= Pilipo Miriye =

Papua New Guinean Evangelical missionary to Nigeria

Rev. Pilipo Miriye was the first Evangelical missionary from Papua New Guinea to the country of Nigeria. Under his ministry, Miriye was involved with his missionary colleagues in founding the Wesley International Bible College in 1989 in the Imo State of Nigeria. The College was later moved to Lagos, Nigeria and renamed the West African Theological Seminary (WATS).

Miriye also planted churches in Nigeria and taught in the college for a three-year period before returning to PNG and serving as foreign missions secretary for the PNG Bible Church. His wife Glopa and five children, Wesley, Rueben, Flexon, Daisy and Rex were also there with him. Miriye holds a BRE in Education from God's Bible School and College, USA and an MA in Education from Azusa Pacific University.

Currently, Miriye serves as the Missions Director for Papua New Guinea Bible Church. Miriye also lectures at Pacific Bible College and is the Campus Pastor.

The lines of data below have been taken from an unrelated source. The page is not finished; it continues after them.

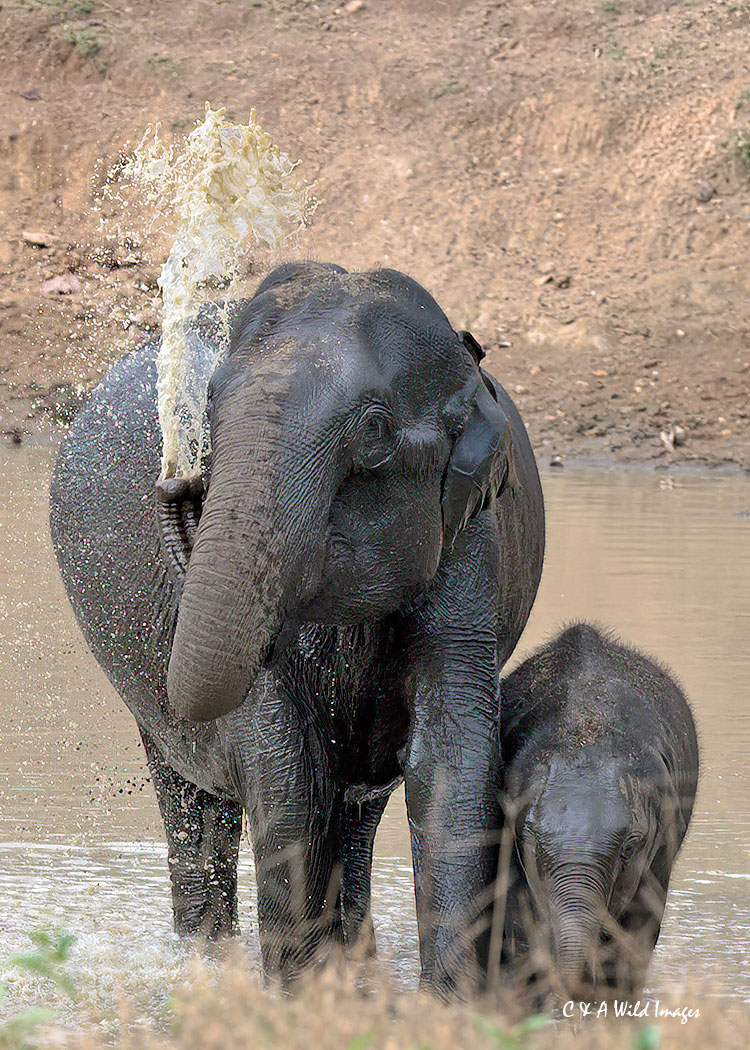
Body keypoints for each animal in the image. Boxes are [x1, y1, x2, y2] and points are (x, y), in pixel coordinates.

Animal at [49, 261, 545, 993]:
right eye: (208, 410)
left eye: (374, 431)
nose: (178, 484)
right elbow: (287, 764)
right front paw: (300, 999)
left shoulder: (473, 543)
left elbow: (452, 757)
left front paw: (444, 1004)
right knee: (192, 794)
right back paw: (208, 963)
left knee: (356, 809)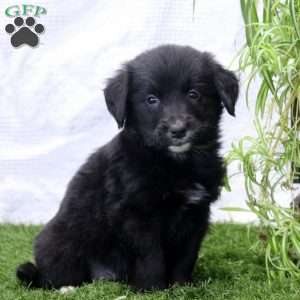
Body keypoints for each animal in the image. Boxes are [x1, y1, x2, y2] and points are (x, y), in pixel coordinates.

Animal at [16, 44, 238, 290]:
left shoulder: (197, 213)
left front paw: (182, 286)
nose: (178, 130)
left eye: (193, 94)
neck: (175, 164)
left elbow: (186, 256)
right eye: (151, 99)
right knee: (51, 276)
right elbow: (151, 256)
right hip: (60, 240)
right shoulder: (137, 214)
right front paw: (153, 289)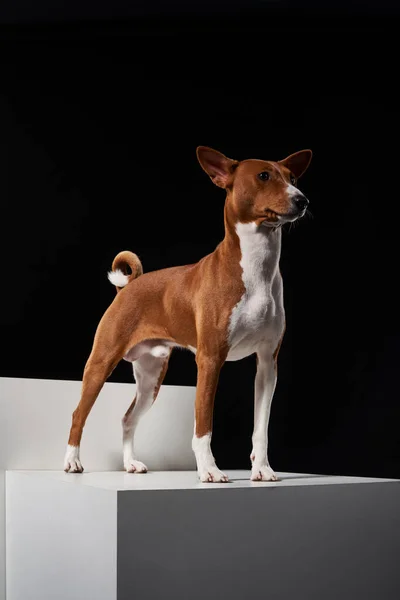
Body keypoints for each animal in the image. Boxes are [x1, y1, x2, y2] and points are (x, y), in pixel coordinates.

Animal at [63, 146, 312, 482]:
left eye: (293, 178)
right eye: (263, 176)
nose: (302, 200)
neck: (257, 270)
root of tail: (128, 287)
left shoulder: (266, 364)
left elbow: (261, 428)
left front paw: (261, 468)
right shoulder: (210, 359)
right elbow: (203, 424)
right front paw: (209, 470)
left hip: (151, 376)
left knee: (128, 418)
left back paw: (130, 463)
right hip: (101, 363)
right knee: (79, 413)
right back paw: (72, 461)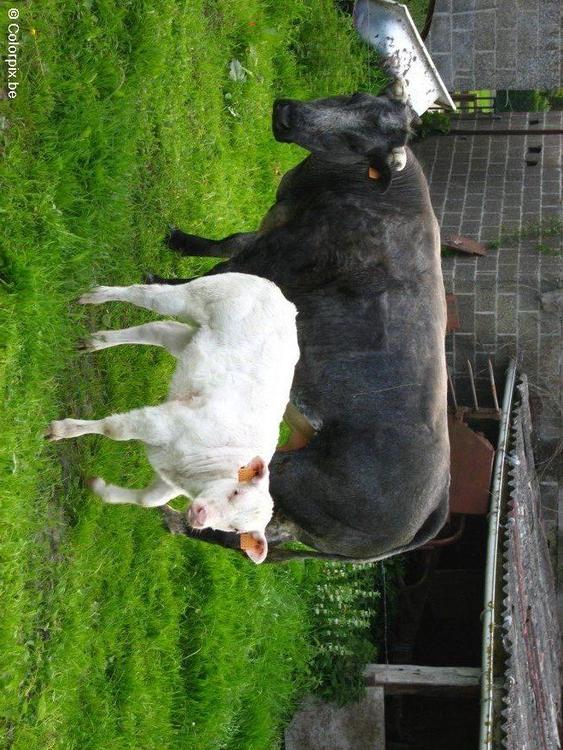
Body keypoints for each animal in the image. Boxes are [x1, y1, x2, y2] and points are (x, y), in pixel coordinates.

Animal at [150, 81, 450, 563]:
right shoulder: (270, 228)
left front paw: (154, 284)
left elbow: (215, 275)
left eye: (358, 145)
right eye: (354, 97)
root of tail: (435, 506)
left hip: (284, 478)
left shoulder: (279, 257)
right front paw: (180, 241)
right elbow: (225, 244)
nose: (287, 114)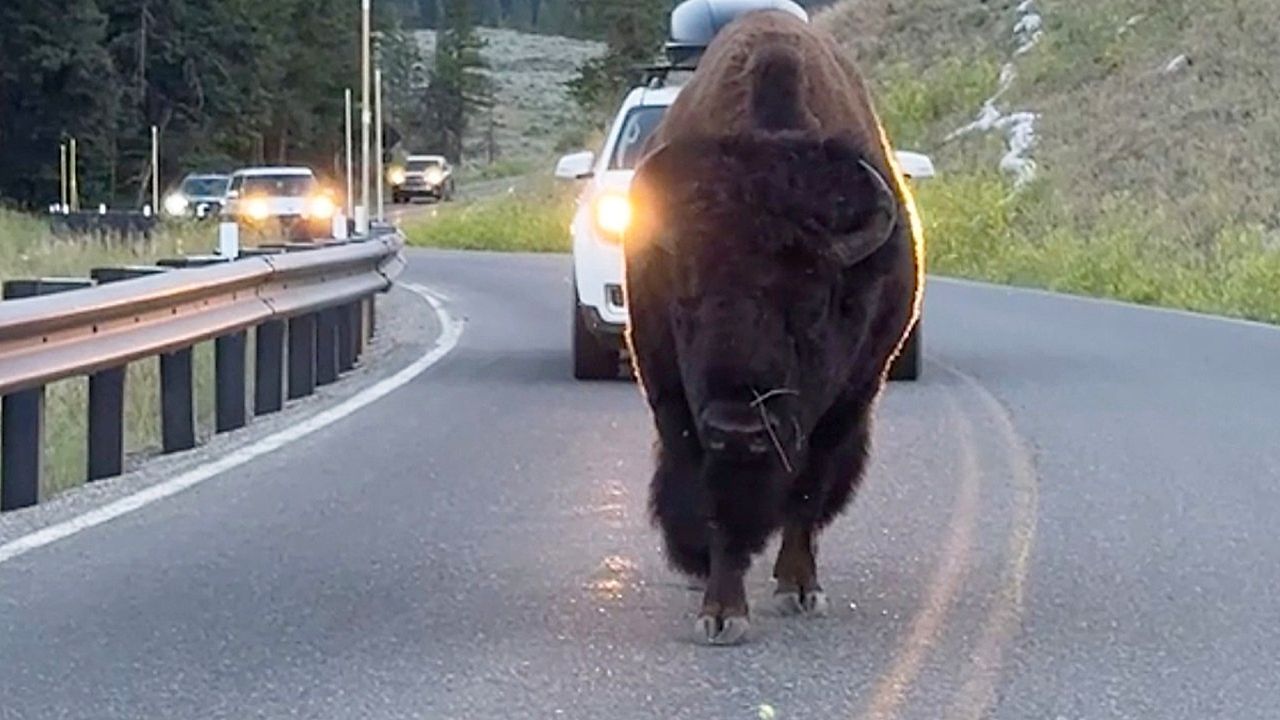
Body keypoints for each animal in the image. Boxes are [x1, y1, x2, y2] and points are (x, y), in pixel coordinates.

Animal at [622, 9, 924, 644]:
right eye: (685, 301)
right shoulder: (675, 399)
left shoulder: (845, 402)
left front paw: (798, 587)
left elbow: (806, 491)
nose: (741, 428)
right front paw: (720, 611)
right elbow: (712, 500)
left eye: (812, 304)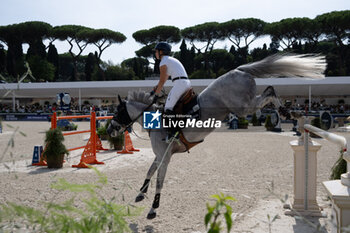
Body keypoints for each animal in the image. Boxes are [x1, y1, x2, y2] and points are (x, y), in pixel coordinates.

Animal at [106, 53, 326, 219]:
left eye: (118, 111)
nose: (110, 130)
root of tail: (239, 70)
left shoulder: (165, 156)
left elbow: (159, 180)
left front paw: (153, 208)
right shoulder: (160, 155)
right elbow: (150, 172)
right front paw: (140, 193)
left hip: (243, 108)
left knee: (269, 93)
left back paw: (288, 111)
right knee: (269, 92)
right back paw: (288, 111)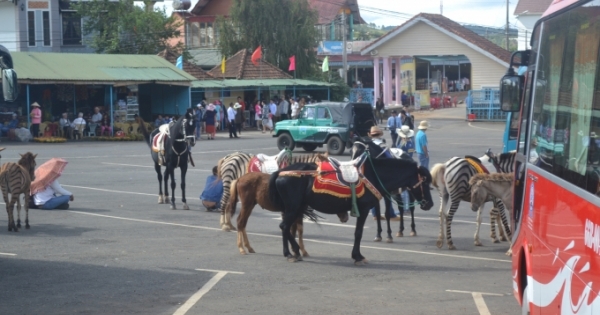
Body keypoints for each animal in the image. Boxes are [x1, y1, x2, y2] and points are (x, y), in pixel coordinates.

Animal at [270, 153, 434, 264]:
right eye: (425, 182)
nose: (430, 204)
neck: (375, 175)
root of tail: (280, 172)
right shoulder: (364, 209)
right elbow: (358, 233)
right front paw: (358, 256)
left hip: (296, 207)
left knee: (287, 227)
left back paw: (295, 252)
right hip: (293, 207)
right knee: (284, 226)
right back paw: (290, 253)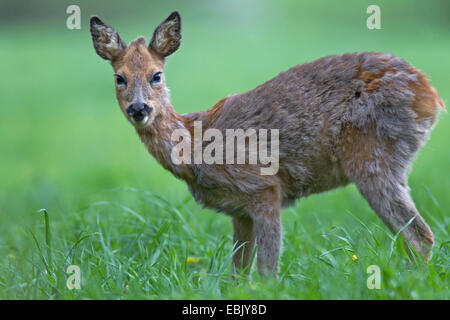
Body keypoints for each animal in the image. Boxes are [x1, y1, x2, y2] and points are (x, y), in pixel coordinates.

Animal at [89, 11, 444, 276]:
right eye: (119, 78)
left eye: (156, 75)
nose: (139, 109)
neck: (194, 143)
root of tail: (431, 96)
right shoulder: (239, 210)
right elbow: (238, 272)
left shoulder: (262, 186)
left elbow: (267, 269)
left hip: (373, 157)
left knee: (420, 236)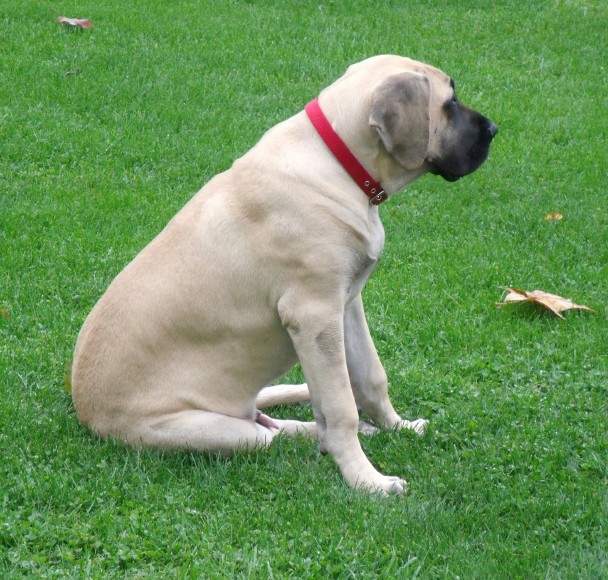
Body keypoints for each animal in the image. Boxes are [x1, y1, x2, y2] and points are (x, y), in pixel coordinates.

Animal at [72, 55, 498, 494]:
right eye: (450, 102)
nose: (494, 131)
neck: (337, 163)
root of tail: (85, 411)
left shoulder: (346, 304)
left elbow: (370, 377)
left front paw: (399, 427)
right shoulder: (315, 314)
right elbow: (342, 407)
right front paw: (366, 480)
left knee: (278, 417)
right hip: (224, 432)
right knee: (270, 433)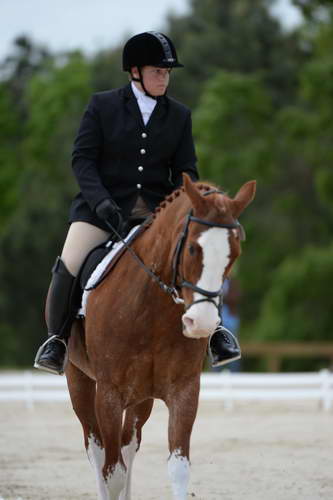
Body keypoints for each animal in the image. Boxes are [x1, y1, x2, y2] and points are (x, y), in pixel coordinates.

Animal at [66, 173, 255, 500]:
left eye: (234, 254)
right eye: (192, 249)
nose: (202, 323)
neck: (151, 311)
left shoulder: (184, 391)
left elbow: (178, 469)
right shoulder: (109, 394)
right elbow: (112, 472)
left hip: (141, 397)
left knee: (128, 446)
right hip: (79, 380)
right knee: (96, 449)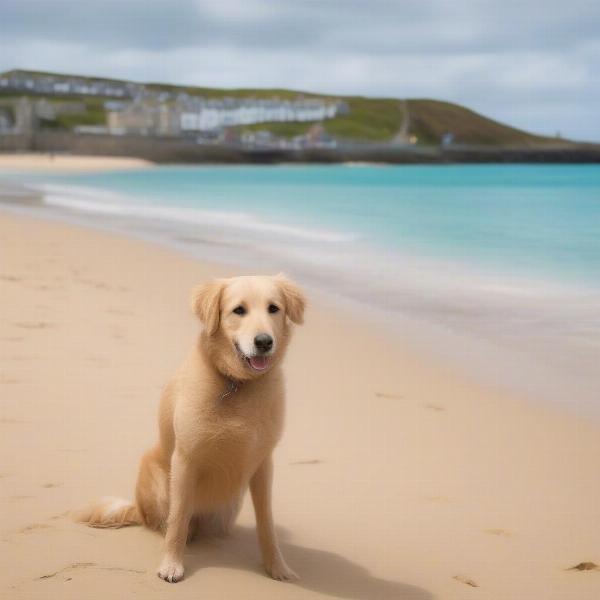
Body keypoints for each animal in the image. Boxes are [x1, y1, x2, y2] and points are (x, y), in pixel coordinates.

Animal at [76, 276, 304, 580]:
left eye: (273, 308)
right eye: (239, 310)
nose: (265, 342)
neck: (237, 384)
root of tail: (137, 508)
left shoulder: (263, 464)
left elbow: (266, 523)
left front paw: (278, 568)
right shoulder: (186, 459)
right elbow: (178, 520)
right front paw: (171, 565)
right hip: (155, 474)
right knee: (166, 522)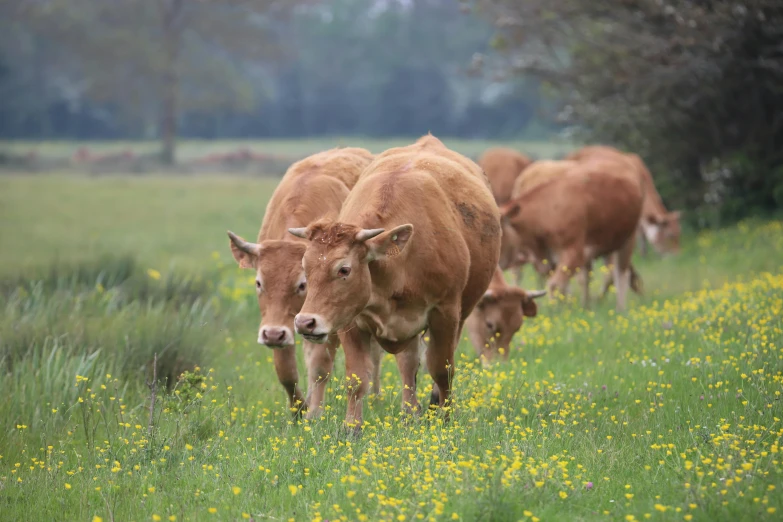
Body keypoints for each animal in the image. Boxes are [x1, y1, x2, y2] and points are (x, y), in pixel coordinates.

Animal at [225, 146, 382, 418]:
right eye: (259, 283)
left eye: (302, 284)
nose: (272, 335)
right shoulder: (286, 323)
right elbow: (286, 371)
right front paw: (299, 409)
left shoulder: (329, 324)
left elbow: (320, 367)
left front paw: (314, 413)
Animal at [288, 134, 502, 430]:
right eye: (305, 268)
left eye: (344, 269)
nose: (305, 322)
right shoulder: (351, 321)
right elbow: (357, 379)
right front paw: (352, 428)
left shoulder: (445, 313)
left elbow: (442, 369)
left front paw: (446, 419)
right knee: (408, 364)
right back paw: (410, 412)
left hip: (461, 312)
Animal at [500, 154, 648, 308]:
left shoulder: (574, 253)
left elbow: (555, 285)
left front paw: (555, 309)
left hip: (628, 239)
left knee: (620, 275)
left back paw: (620, 308)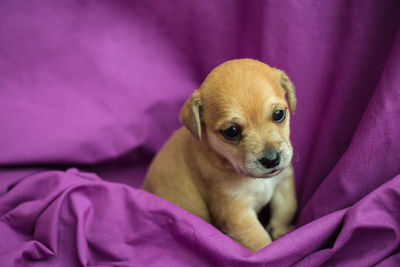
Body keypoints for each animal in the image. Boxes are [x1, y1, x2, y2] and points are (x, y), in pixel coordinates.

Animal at [143, 58, 296, 253]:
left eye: (279, 114)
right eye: (231, 131)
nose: (271, 160)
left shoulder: (283, 182)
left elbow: (286, 209)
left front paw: (283, 232)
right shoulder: (236, 212)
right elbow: (258, 240)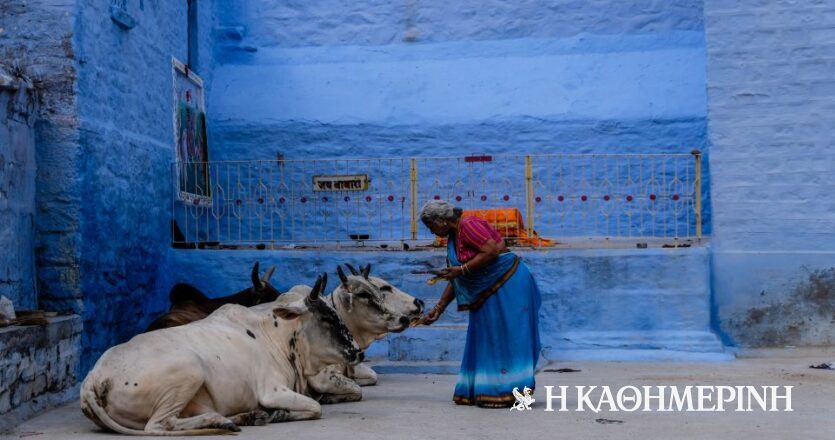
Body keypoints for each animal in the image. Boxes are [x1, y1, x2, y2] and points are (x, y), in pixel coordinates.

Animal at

In 2024, Miriye’s son, Wesley Miriye, is also working for the PNG Bible Church.

==WATS==

Today, WATS is Nigeria's largest nondenominational seminary, and is located in the heart of Lagos. WATS serves one of the fastest-growing segments of the Christian Church in the world, and it focuses on the two greatest needs of the African Church: leadership development and discipleship of believers. They offer a Diploma in Theology, two BA programs, four Masters programs and starting in 2007 the Doctor of Ministry program. Their mission statement notes they have a very focused purpose: To train men and women for holy living, for carrying the Gospel to the unreached, and for catalyzing national spiritual awakening.